In many cases, people are searching for something far less profound than salvation.
The Maltzes went to the Columbia mall in April looking for a new wardrobe. Instead, they stumbled on a Coldwell Banker Real Estate kiosk and agent Paul Buckmaster, who helped them sell their home and buy a new one in Ellicott City.
Carter Melbourne, who operates three mall-based real estate offices, says shoppers become clients every day.
"When people come to this area to interview for a new job and they want something to eat, they're sent to the mall," Melbourne says. "There's a carousel outside of our office, and family fun days bring mothers and children crawling all over the place on Thursdays. They're exactly the type of profile we're interested in."

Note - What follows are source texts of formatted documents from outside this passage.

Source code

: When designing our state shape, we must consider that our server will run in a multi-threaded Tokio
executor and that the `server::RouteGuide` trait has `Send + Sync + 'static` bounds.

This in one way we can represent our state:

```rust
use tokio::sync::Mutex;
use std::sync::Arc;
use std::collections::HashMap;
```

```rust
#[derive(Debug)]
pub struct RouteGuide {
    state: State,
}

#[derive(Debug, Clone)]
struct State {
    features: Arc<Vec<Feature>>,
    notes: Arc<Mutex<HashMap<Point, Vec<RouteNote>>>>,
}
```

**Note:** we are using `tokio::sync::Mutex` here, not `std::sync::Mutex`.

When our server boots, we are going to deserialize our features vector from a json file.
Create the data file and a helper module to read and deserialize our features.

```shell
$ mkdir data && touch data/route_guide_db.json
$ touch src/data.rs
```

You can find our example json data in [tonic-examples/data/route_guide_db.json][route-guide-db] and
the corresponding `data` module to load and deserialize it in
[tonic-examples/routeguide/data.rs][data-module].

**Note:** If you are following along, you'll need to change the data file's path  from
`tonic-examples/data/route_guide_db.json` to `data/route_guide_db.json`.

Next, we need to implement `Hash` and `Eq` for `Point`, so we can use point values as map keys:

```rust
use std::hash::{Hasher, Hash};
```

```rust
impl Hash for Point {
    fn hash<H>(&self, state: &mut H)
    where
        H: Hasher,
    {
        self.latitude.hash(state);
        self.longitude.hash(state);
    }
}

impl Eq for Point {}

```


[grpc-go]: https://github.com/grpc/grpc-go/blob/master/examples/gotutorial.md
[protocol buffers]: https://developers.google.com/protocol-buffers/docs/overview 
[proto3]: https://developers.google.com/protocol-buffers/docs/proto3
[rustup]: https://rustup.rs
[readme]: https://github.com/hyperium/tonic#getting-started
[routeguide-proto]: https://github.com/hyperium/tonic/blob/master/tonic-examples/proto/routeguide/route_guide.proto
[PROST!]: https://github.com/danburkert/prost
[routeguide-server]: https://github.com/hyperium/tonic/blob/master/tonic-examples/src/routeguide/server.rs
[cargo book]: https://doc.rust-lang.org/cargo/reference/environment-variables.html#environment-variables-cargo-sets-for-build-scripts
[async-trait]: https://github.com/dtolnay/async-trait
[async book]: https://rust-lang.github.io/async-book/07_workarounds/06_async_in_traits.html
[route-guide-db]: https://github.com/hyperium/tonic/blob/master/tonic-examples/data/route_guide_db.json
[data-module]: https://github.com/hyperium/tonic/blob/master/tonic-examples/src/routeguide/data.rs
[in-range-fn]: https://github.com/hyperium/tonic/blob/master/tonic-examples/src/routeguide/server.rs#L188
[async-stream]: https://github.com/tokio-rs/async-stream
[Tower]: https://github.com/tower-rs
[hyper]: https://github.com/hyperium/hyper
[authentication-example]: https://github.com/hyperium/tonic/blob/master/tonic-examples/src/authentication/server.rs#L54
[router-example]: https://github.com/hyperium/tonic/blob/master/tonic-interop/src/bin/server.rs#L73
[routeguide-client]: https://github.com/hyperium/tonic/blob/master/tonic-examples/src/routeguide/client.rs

Ann Bailey, a seventh-grade science teacher in Howard County, was checking out the Columbia mall's new wing, which opened two months ago, when she came across the Visual Freedom Center.
'Kind of weird'
"It was really kind of weird," says Bailey, a Columbia resident who originally planned to have laser eye surgery at Johns Hopkins Hospital.
"I thought, 'Ugh. In a mall?' But then I found they were really nice and helpful, and they knew what they were doing. Plus, it was closer to home. It was great."
Almost any day of the week, shoppers stop at the center's windows to watch an ophthalmologist peel back the outer layer of a patient's eye to begin the procedure. A large projector and drop-down screen offer a close-up view of the surgery. The center gave Bailey a video of her surgery to show her students.
At an extreme is the Mall of America in Minnesota, which offers a hotel, travel agencies, amusement park rides, a wedding chapel and more than 400 stores.
Many other malls try to offer something for everyone on a smaller scale.
Family fun days at Rouse Co. centers such as Towson Town Center, White Marsh Mall and Columbia bring thousands of mothers and preschoolers to their feet, dancing and singing in the mall. At some malls, Kid Safe programs fingerprint children and inoculate them for school.
The University of California, Los Angeles holds extension courses in local malls. Penn State University opened a center in Chambersburg Mall where shoppers can attend lectures and research information in a library.
Willowbrook Mall in New Jersey offers a Stress Reduction Center where shoppers can listen to New Age music, sit in vibrating chairs and meditate.
Valet, bus services
Some malls offer valet services and coat-check counters. Others provide bus service for the elderly from nursing homes.
At Owings Mills Mall, Cathy's Creative will take a child off a harried parent's hands for $8 an hour. While mom or dad gets a haircut, buys a shirt or watches a movie in peace, the owner, Cathy S. Schroeder, keeps the children elbow deep in modeling clay and building blocks.
"I never would have dreamed this would be something provided for by the mall," says Norico, who drops off her 23-month-old son at least once a week.
For many, just walking through malls, which are often lined with trees and benches, provides a sense of community and safety that is sometimes lacking outside.
Walking and talking
Irvin Allen, 75, and his pals long ago traded the sidewalks of their Owings Mill neighborhood for the comfort and security of the mall. Hours before the first store opens, they meet at Owings Mills Mall for a power walk.
Once they're finished, they shove four or five tables together to swap stories, drink coffee and eat at the food court.
"When my wife comes back from here, I ask her, 'Who did you see up there?' " says Allen, "You used to go to a town center to meet your friends. Now you go to the mall."
That's what mall owners and many businesses are betting on as they continue looking for ways to meet consumers' needs, even their final ones.
Amid some controversy, Consumers Choice Monuments and Caskets in Louisville is considering moving to a mall in Kentucky.
"It's smart marketing to offer you all types of services and businesses in one place," says Fram, the marketing expert. "You can live and die at the mall nowadays."